Читаем От слов к телу полностью

По Миллионной пронеслась [про]летка, ротмистр Кржижановский с Юдифью Джорджоне, сбежавшей от евнухов Эрмитажа, с той самой девушкой, которая назначила свиданье Парноку (II, 573).

Связи, эксплицированные в «Феодосии», в «Египетской марке» уходят в подтекст. В отличие от собственно мандельштамовской ассоциации между Феодосией и Флоренцией, уподобление Петербурга Венеции представляет собой еще одно общее место, однако в окончательном тексте повести его нет[414]. В отличие от Мазесы, Парнок не художник; с Джорджоне его сближает не основная профессия, а полупрофессиональное увлечение музыкой

[415]. Прямое уподобление Мазеса = Леонардо
заменяется, как и в случае Феодосии, тождеством высшего порядка, основанным на общности судеб.

В конце XIX — начале XX в. судьба Джорджоне и его наследия прочно ассоциировалась с темами утраты и развоплощения, проходящими лейтмотивом через весь текст «Египетской марки»[416]. Жизнь и труды венецианского художника скудно документированы: на недостаток сведений о нем жаловался уже Вазари. Отсутствие точных сведений вкупе с большим спросом породили массу ложных атрибуций: когда в последней трети XIX в. новое искусствоведение занялось их верификацией, результаты были ошеломляющими: из сотни картин, приписанных к тому времени Джорджоне, девять десятых были переатрибутированы художникам, испытавшим на себе его влияние; признанные шедевры «ушли» к его ученикам, Тициану и Себастьяну дель Пьомбо. В спорах вокруг наследия Джорджоне сформировалось две крайних точки зрения: пуристы были близки к тому, чтобы объявить художника «фигурой фикции»; поклонники подчеркивали силу его влияния на венецианское Возрождение. Двойственный ореол, окруживший в итоге эту фигуру, выразительно обрисован в романе Д’Аннунцио «Пламя»:

Он представляется мне скорее мифом, нежели живым человеком. Никакой другой поэт на земле не имел судьбу, равную его судьбе. О нем ничего не известно; иные даже отрицают его существование. Его имя не начертано ни на одном произведении; иные не приписывают ему ни одного несомненного творения. И тем не менее все венецианское искусство как бы зажжено его откровением…[417]
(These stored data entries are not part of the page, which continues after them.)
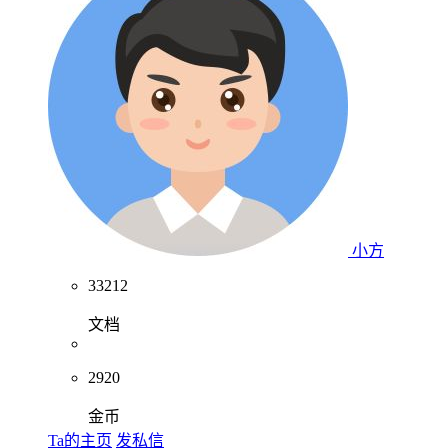
小方
33212
文档
2920
金币
Ta的主页
发私信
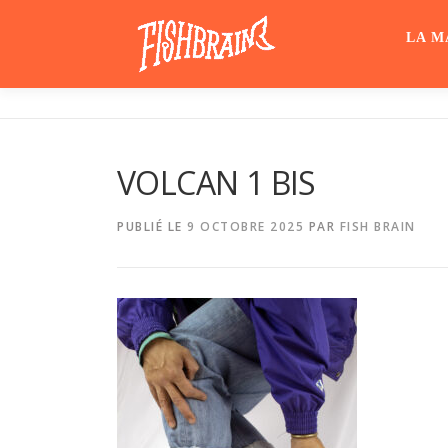
Aller
au
LA M
contenu
VOLCAN 1 BIS
PUBLIÉ LE
9 OCTOBRE 2025
PAR
FISH BRAIN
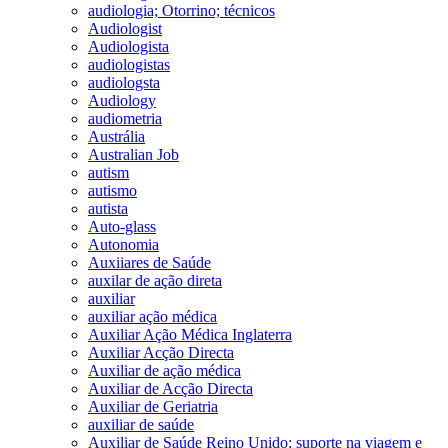
audiologia; Otorrino; técnicos
Audiologist
Audiologista
audiologistas
audiologsta
Audiology
audiometria
Austrália
Australian Job
autism
autismo
autista
Auto-glass
Autonomia
Auxiiares de Saúde
auxilar de ação direta
auxiliar
auxiliar ação médica
Auxiliar Ação Médica Inglaterra
Auxiliar Acção Directa
Auxiliar de ação médica
Auxiliar de Acção Directa
Auxiliar de Geriatria
auxiliar de saúde
Auxiliar de Saúde Reino Unido; suporte na viagem e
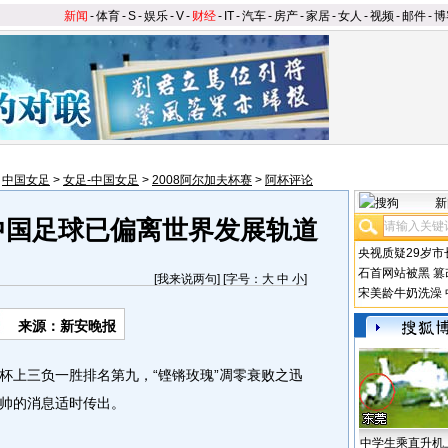
新闻
-
体育
-
S
-
娱乐
-
V
-
财经
-
IT
-
汽车
-
房产
-
家居
-
女人
-
视频
-
邮件
-
博
>
中国女足
>
女足-中国女足
>
2008阿尔加夫杯赛
>
阿杯评论
新
中国足球已偏离世界发展轨道
央视质疑29岁市
石首网站被黑
篡
[
我来说两句
] [字号：
大
中
小
]
宋美龄牛奶洗澡
来源：新安晚报
上三负一胜排名第九，“铿锵玫瑰”凋零衰败之迅
帅的消息适时传出。
中学生乘直升机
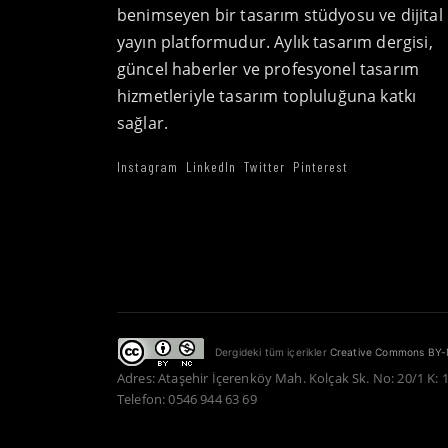
benimseyen bir tasarım stüdyosu ve dijital
yayın platformudur. Aylık tasarım dergisi,
güncel haberler ve profesyonel tasarım
hizmetleriyle tasarım topluluğuna katkı
sağlar.
Instagram
LinkedIn
Twitter
Pinterest
Dergideki tüm içerikler
Creative Commons BY-
Adres: Ataşehir İçerenköy Mah. Kolçak Sk. No: 20/1 K: 
Telefon: 0546 944 63 69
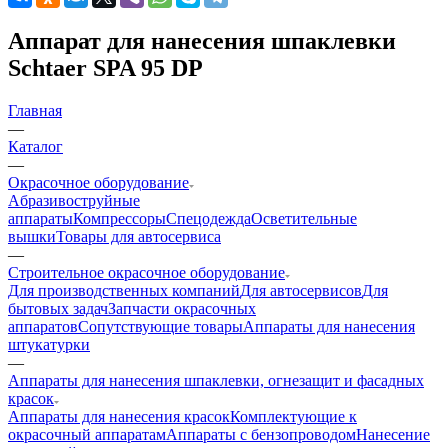
Аппарат для нанесения шпаклевки
Schtaer SPA 95 DP
Главная
—
Каталог
—
Окрасочное оборудование
Aбразивоструйные
аппараты
Компрессоры
Спецодежда
Осветительные
вышки
Товары для автосервиса
—
Строительное окрасочное оборудование
Для производственных компаний
Для автосервисов
Для
бытовых задач
Запчасти окрасочных
аппаратов
Сопутствующие товары
Аппараты для нанесения
штукатурки
—
Аппараты для нанесения шпаклевки, огнезащит и фасадных
красок
Аппараты для нанесения красок
Комплектующие к
окрасочный аппаратам
Аппараты с бензопроводом
Нанесение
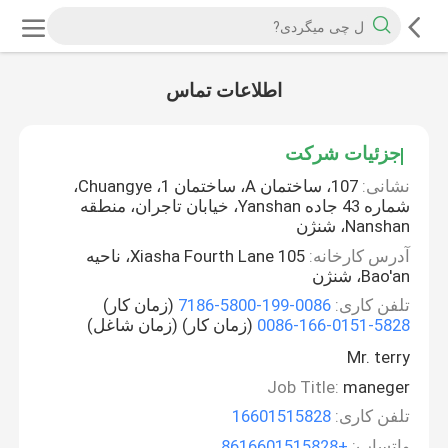
اطلاعات تماس
جزئیات شرکت
نشانی:
107، ساختمان A، ساختمان 1، Chuangye،
شماره 43 جاده Yanshan، خیابان تاجران، منطقه
Nanshan، شنژن
آدرس کارخانه:
105 Xiasha Fourth Lane، ناحیه
Bao'an، شنژن
تلفن کاری:
0086-199-5800-7186
(زمان کار)
0086-166-0151-5828
(زمان کار) (زمان شاغل)
Mr. terry
Job Title:
maneger
تلفن کاری:
16601515828
واتساپ:
+8616601515828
Русскому читателю начала XX в. было доступно немало описаний странной судьбы Джорджоне. Первым из них следует упомянуть очерк блестящего английского искусствоведа Вальтера Патера «Школа Джорджоне» (1877; русский перевод: 1912[418]). Обладавший незаурядным писательским даром, Патер сумел так убедительно воссоздать ускользающий облик художника и музыкальную атмосферу его картин, окружив их меланхолической атмосферой утраты, что под обаяние его реконструкции подпали многие поколения знатоков и любителей искусства. А. Н. Бенуа в своей «Истории живописи» (1913) развил трактовку Патера, введя в нее мотив соперничества между хрупким и надмирным Джорджоне и его витальным и переимчивым учеником Тицианом, который сумел заслонить своего учителя-новатора. В «Венецианском эпилоге» к «Образам Италии» (1924)[419] Муратов дополнил взгляд Патера подробным рассказом об основных этапах «деконструкции» наследия Джорджоне.

Таким образом, уже на уровне очевидных культурных коннотаций имя этого художника работало на усиление — выражаясь по-тыняновски — «смысловой атмосферы» текста «Египетской марки».


Читатель, расположенный к разгадке мандельштамовских «умолчаний», способен найти и более тесную связь между судьбами Парнока и Джорджоне. Главной точкой пересечения между ними является «улизнувшая Юдифь». Убрав из окончательного текста сравнение картины с дамой, променявшей Парнока на Кржижановского, Мандельштам создал ощущение смысловой неполноты, провоцирующее к поиску «опущенных звеньев». Из непосредственного контекста повести можно заметить, что прием анимации роднит картину с визиткой, отсылая к очевидным гоголевским подтекстам «Египетской марки», «Шинели» и «Портрету». Имя Юдифь обладает отчетливыми этническими коннотациями, которые дополнительно подчеркнуты перекличкой с фразой: «Память — это больная девушка-еврейка, убегающая ночью тайком от родителей на Николаевский вокзал: не увезет ли кто?» (II, 486). Однако эти объяснения оставляют без ответа резонные вопросы: почему поведение новой Юдифи, покидающей еврея ради «филистимлянина», так разительно отличается от поведения ее библейской предшественницы и при чем тут «евнухи Эрмитажа».